* **Task inputs**

*** Begin section ***

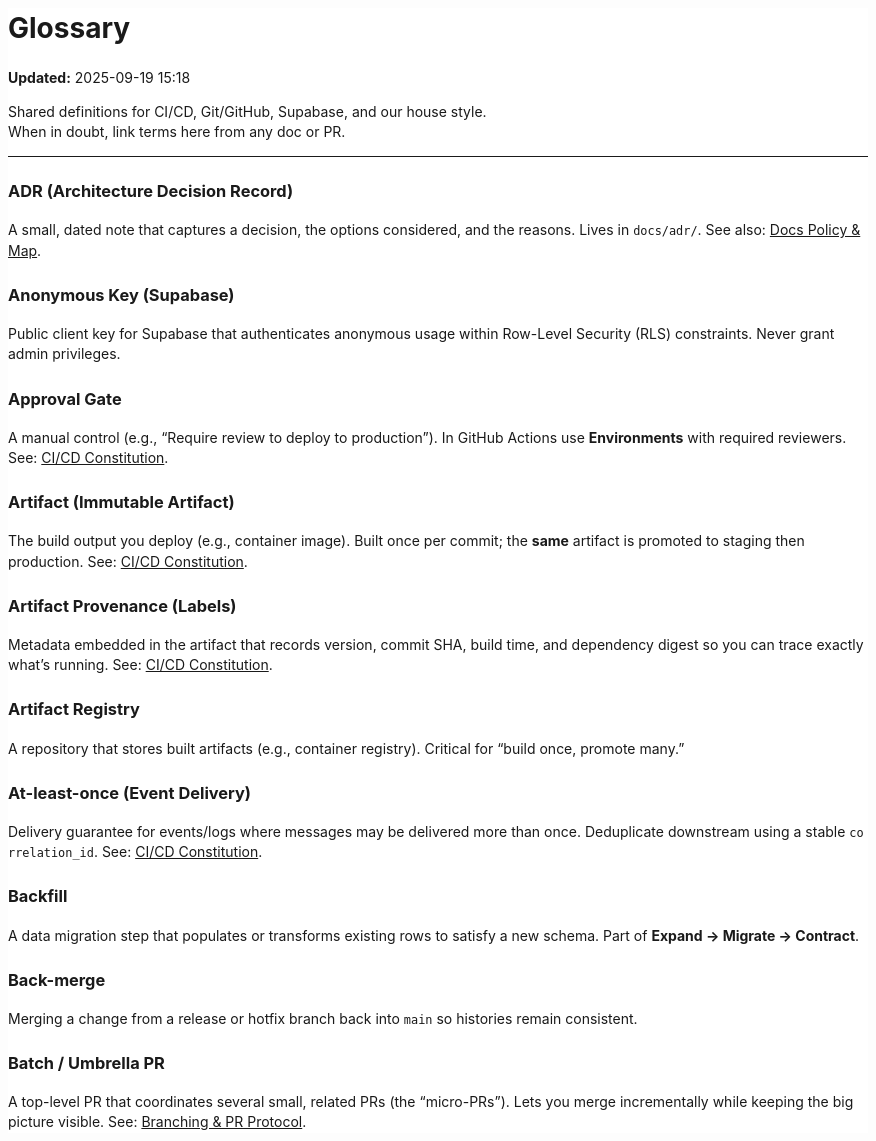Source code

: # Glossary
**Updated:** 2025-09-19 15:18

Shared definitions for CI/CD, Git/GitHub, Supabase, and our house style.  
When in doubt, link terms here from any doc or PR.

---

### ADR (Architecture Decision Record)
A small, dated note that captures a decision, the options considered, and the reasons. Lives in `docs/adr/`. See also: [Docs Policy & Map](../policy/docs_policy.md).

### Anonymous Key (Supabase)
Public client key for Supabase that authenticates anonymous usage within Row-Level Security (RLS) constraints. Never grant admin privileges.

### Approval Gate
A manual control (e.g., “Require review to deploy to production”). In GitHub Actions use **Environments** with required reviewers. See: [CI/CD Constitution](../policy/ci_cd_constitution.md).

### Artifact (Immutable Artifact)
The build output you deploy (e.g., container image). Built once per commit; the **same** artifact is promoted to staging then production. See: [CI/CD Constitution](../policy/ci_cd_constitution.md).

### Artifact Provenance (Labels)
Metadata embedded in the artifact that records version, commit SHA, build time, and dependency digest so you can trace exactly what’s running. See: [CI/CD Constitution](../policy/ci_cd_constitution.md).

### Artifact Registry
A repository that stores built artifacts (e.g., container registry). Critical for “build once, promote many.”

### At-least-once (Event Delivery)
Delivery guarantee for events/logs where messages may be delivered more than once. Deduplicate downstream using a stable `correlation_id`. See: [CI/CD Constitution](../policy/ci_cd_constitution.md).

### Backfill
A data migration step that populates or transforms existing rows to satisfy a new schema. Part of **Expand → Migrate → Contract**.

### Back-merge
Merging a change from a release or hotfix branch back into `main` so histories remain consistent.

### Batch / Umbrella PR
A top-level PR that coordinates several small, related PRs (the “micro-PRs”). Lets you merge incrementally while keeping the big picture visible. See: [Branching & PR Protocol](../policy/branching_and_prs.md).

*** End section ***
*** Begin section ***

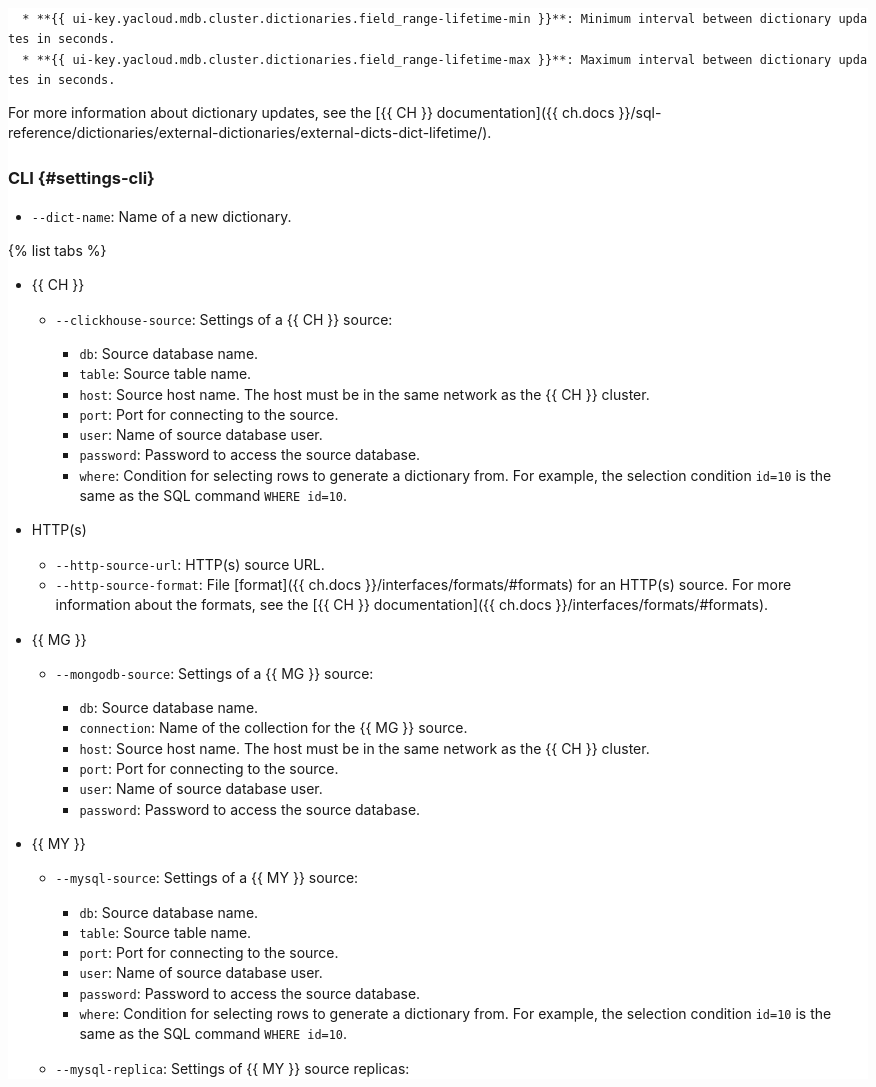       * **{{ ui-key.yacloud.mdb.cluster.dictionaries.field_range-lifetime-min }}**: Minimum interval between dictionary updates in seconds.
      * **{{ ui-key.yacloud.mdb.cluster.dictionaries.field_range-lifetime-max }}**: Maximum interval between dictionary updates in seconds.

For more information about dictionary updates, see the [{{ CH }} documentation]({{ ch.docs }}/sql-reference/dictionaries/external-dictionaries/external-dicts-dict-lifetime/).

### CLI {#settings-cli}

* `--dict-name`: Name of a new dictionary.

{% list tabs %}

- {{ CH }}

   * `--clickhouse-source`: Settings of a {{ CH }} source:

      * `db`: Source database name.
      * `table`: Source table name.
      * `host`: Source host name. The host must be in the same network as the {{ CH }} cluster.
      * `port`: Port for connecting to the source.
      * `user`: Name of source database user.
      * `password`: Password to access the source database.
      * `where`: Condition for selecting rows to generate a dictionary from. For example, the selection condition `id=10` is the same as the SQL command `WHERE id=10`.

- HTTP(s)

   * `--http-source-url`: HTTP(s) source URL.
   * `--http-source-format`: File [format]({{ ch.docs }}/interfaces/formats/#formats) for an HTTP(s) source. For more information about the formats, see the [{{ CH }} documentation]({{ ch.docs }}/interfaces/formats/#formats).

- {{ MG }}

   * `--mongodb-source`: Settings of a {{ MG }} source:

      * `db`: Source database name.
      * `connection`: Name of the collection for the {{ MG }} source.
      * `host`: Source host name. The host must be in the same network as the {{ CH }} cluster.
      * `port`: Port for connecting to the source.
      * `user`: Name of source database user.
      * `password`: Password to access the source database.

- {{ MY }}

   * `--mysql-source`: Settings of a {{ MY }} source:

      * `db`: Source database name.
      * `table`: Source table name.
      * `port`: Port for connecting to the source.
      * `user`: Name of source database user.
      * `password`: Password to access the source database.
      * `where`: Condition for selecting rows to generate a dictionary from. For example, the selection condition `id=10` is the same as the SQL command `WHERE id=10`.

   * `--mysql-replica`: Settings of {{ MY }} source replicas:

*** End section ***

* **Problem details**
For each line above that holds the string "Delivery", provide a copy of that line.

* **Exercise result**
### At-least-once (Event Delivery)
Delivery guarantee for events/logs where messages may be delivered more than once. Deduplicate downstream using a stable `correlation_id`. See: [CI/CD Constitution](../policy/ci_cd_constitution.md).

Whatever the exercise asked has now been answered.